If JavaScript can not override in this latter case, that in itself is a spec bug and needs consideration of its own. (And that's not only for email validation.)

The default should however not serve the power user. Actually, the less knowledge a developer has, the more restrictive the rule needs to be. As developer knowledge increases, he or she can write rules of his/her own, that relaxes the checks.


P.S:

Regexp copyright © Michael Rushton 2009-10
http://squiloople.com/
Feel free to use and redistribute this code. But please keep this copyright notice.
Comment 7 Maciej Stachowiak 2010-04-06 01:07:31 UTC 
This bug was both reopened and had TrackerRequest added. That's incorrect process. Only one of these two should be done. Please let me know which you prefer:

(1) New round of consideration by the editor, in which case the bug should stay REOPENED and have TrackerRequest removed.

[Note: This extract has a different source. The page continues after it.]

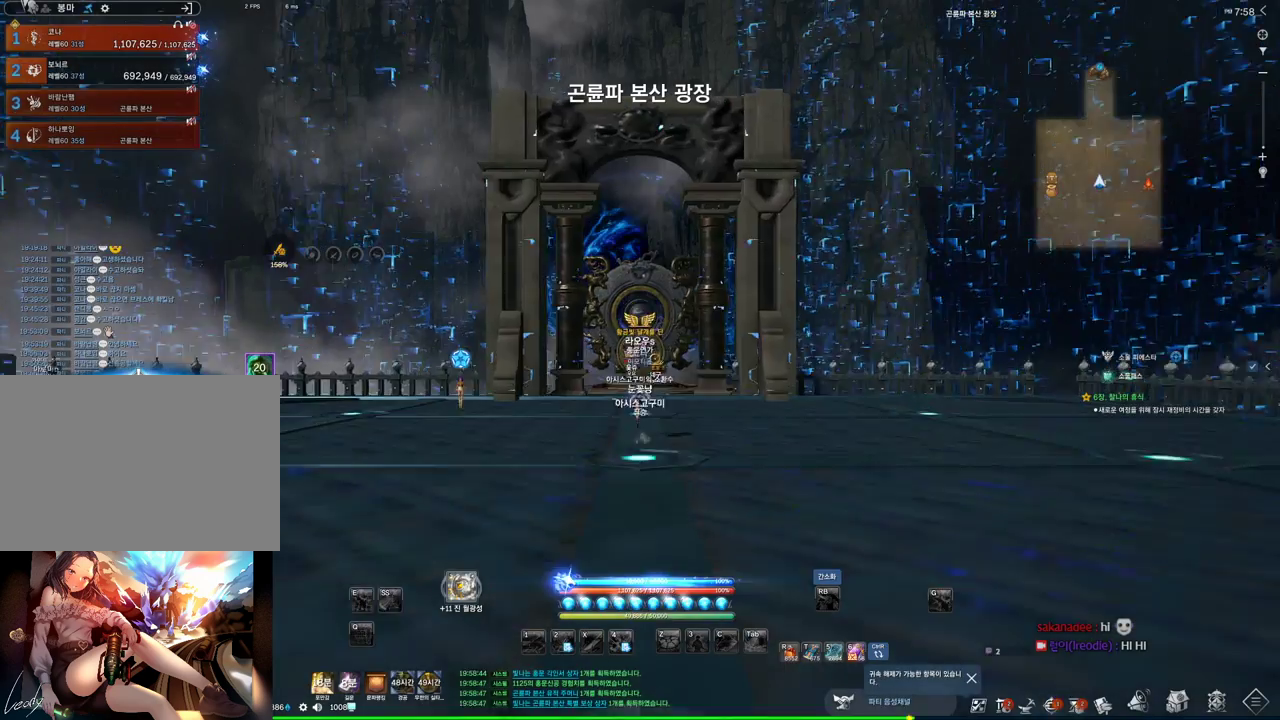
{"keys": ["w"], "mouse": [], "events": [[133, "space", "up"]]}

(2) Escalation to the full Working Group, in which case it should keep TrackerRequest and go back to RESOLVED.

If I do not hear back in a few days, I will assume option 1.
Comment 8 Ian 'Hixie' Hickson 2010-04-13 01:14:18 UTC 
EDITOR'S RESPONSE: This is an Editor's Response to your comment. If you are satisfied with this response, please change the state of this bug to CLOSED. If you have additional information and would like the editor to reconsider, please reopen this bug. If you would like to escalate the issue to the full HTML Working Group, please add the TrackerRequest keyword to this bug, and suggest title and text for the tracker issue; or you may create a tracker issue yourself, if you are able to do so. For more details, see this document:
   http://dev.w3.org/html5/decision-policy/decision-policy.html

Status: Rejected
Change Description: no spec change
Rationale:

"It's according to the standard" does not imply "It's thus the most sensible default".

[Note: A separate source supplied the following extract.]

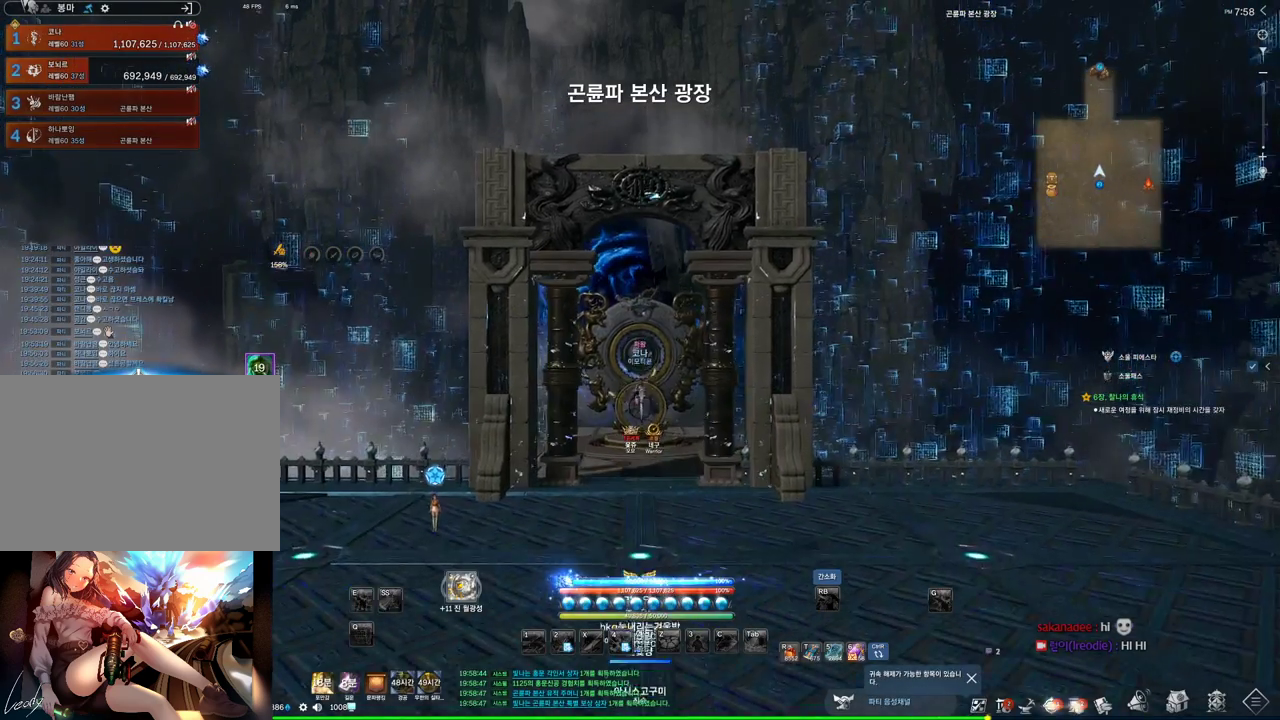
{"keys": ["w"], "mouse": [], "events": []}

E-mail addresses exist that have a "." before the "@" and their users at least on occasion provide those e-mail addresses in a form that has no quote marks. Therefore, supporting this is the most sensible default.
Comment 9 Julian Reschke 2010-04-13 06:26:46 UTC 
(In reply to comment #8)
> E-mail addresses exist that have a "." before the "@" and their users at least
> on occasion provide those e-mail addresses in a form that has no quote marks.
> Therefore, supporting this is the most sensible default.

From what I understand, the trailing dot is invalid, but there is a valid way to enter the address by quoting.

Why not specify that the UA should transform the address to legal format automatically?